Closed. This question needs details or clarity. It is not currently accepting answers.
Want to improve this question? Add details and clarify the problem by editing this post.
Closed 8 years ago.
Improve this question
ok heres my problem, im creating a site where people sign up first then pay straight after, my problem is what if the customer who signs up uses a different card to pay so for example, his wife. im trying to work out how to match the sign up info and the payment info without having to store the card details and get an ssl cert.. i need this so i can tell if they paid.. im writing it in php, it currently sends me an email when they sign up rather than straight into a database, any help?
Simplest thing that comes to mind would be to have options on the payment screen that let you:
(1) Use the billing info you supplied during registration
(2) Specify the name as it appears on the card (as most sites I've ordered from include)
Does this answer your question?
If you are concerned about matching the account to being paid if they use a different name, you most likely have some kind of $Session going on I would think. Use the user's login information from the Session() and then you can tell.

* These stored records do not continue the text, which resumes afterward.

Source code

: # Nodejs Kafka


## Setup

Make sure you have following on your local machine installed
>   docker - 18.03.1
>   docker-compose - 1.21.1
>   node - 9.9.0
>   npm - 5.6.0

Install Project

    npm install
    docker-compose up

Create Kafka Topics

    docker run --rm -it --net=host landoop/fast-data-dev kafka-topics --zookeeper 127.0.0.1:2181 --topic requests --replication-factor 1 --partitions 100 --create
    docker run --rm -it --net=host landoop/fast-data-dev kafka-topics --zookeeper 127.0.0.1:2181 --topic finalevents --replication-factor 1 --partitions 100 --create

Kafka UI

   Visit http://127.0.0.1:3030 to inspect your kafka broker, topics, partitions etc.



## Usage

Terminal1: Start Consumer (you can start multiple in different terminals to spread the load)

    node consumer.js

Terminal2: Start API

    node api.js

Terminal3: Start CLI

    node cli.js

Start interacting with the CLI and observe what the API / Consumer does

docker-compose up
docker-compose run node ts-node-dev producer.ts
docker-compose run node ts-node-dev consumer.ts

We use Authorize.Net for our payment processor. They have two different APIs which give you different levels of control (AIM - Advanced, SIM - Simple). From your description of not desiring a SSL Cert, SIM would be the best way to proceed.
We have designed our system to collect as much information as possible from the customer and then pass (via POST) to AuthNet's SIM method where they only need to enter in their card-specific information (number, expiration date, and CID). If the transaction is successful (and also in some failure cases), they notify us by a pre-defined 'silent-post' transaction and also redirect the user to a 'relay url'. We provide AuthNet with an order/invoice number as part of our original post data, so we can use it in their silent post to match up their payment with the appropriate order.
The SIM interface has worked well for us over the years and we now have it tweaked via CSS so that it closely resembles our site despite being hosted elsewhere, saving use far larger PCI-DSS compliance issues by doing everything locally.
im trying to work out how to match the sign up info and the payment info without having to store the card details and get an ssl cert
In that case the best advice is to use something like PayPal, Amazon Payments, or Google Checkout. Other than that, your question was a bit hard to decipher.
i need this so i can tell if they paid.. im writing it in php, it currently sends me an email when they sign up rather than straight into a database, any help?
Most 3rd party payment processors (PayPal, Google, Amazon), provide a way of checking payment status. Most also offer pinging a callback when the payment status changes.
PayPal IPN
Amazon IPN
Google Notifications
Many credit-card processing options will send a response to your server containing crucial information about the user that you can use to verify that they have successfully paid. For example, PayPal has an IPN (Instant Payment Notification). You can use the data returned in this to automate a process on your server that states the user has paid.
My advice is to contact whoever is processing your credit-card transactions and ask what options they provide for relaying information back to your server to verify which users have suffessfully paid for the products/services.